Cherylyn Lavagnino has a BA in Philosophy (USC), and an MFA in Dance (Tisch, NYU) where she served as Chair 2006-2014. Lavagnino toured nationally as soloist with the Pennsylvania Ballet.  She has performed a range of classical repertoire and contemporary work by choreographers including Balanchine, John Butler, Hans Van Manen, and Tere O’Connor, and the diversity of these experiences has informed the dialogue between classical and contemporary in her work with Cherylyn Lavagnino Dance (CLD).  Ms. Lavagnino has created over forty works since 2000 when the platform for her choreography became CLD. Many of those works were created collaboratively with composer Scott Killian and more recently Martin Bresnick. Lavagnino’s choreography has been presented in New York City and beyond: by The New Festival in Beijing, Bryant Park, Danspace Project at St. Mark’s Church, Dance Theater Workshop, Symphony Space, Jacob’s Pillow, The Yard, Kaatsban International Dance Center, Indianapolis City Ballet’s Evening with the Stars, Intermezzo Dance, and The Joyce Theatre’s “Evening Stars” series. Ms. Lavagnino is an Alpert Award nominee for choreography and recipient of a space grant residency from the Baryshnikov Arts Center.
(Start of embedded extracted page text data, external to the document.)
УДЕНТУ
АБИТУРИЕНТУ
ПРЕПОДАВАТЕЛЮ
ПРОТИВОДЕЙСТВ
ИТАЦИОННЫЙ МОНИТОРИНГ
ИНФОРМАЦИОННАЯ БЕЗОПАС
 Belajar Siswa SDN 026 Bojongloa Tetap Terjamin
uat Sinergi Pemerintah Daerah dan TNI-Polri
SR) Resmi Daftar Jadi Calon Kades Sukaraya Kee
Her choreography has been supported by the O’Donnell-Green Foundation, Rockefeller Brothers Fund, Harkness Foundation for Dance, American Music Center, and the Lower Manhattan Cultural Council.


headshots 02Monica Stephenson, Adjunct Assistant Professor

“I am honored and excited to join the University of Utah School of Dance as Adjunct Assistant Professor for Ballet Pedagogy. I am a passionate ballet teacher and seek to bring both enthusiasm and expertise to inspire future ballet teachers from the School of Dance. I look forward to synthesizing and passing on all of the information I have learned in studying Dance Education at the graduate level at New York University, doctoral level at Texas Woman’s University, and through instructing and leading a team of faculty as Head of School of The Washington School of Ballet SE Campus in Washington, DC.”

Monica Stephenson is originally from Fayetteville, North Carolina. She is a graduate of the University of North Carolina School of the Arts and the Professional Training Program at the Houston Ballet Academy. In 2002, she received her first professional contract with The Washington Ballet. She went on to perform with the Dance Theatre of Harlem Ensemble from 2003-2005. During this time, Monica also performed in The Nutcracker with Pennsylvania Ballet and Ballet New York and as a guest artist with Ballet Black in London, England. In 2006, Monica joined the Los Angeles Ballet as an inaugural season company member. She performed with the LA Ballet through 2010 and enjoyed the opportunity to dance in classical and contemporary repertory and in many of Balanchine’s ballets. She additionally taught on the faculties of the Los Angeles Ballet School and the Los Angeles Summer Ballet Intensive. After returning to New York City, Monica performed in professional musical theatre as a cast member in Ragtime at the Westchester Broadway Theatre and Footloose at the Fireside Theatre. She has completed her Master of Arts in Dance Education from New York University with a concentration in American Ballet Theatre Ballet Pedagogy and is certified in all levels of the ABT curriculum. Monica was previously a member of the Education Staff at American Ballet Theatre as both a Teaching Artist and the Project Coordinator for Project Plié, an initiative to increase diversity in classical ballet.

Monica joined The Washington School of Ballet SE Campus as Full-time Faculty in the Fall of 2016 as well as Adjunct Faculty for the George Mason University School of Dance in the Fall of 2017. For the 2018-2019 school year, Monica assumed the role of Associate Head of School SE Campus and is currently the Head of School SE Campus. Additionally, she is a PhD student at Texas Woman’s University with a research interest in the intersectionality between ballet pedagogy and race.


The School of dance is also pleased to announce that Rick McCullough will be returning spring semester as a Visiting Professor and one of our season choreographers.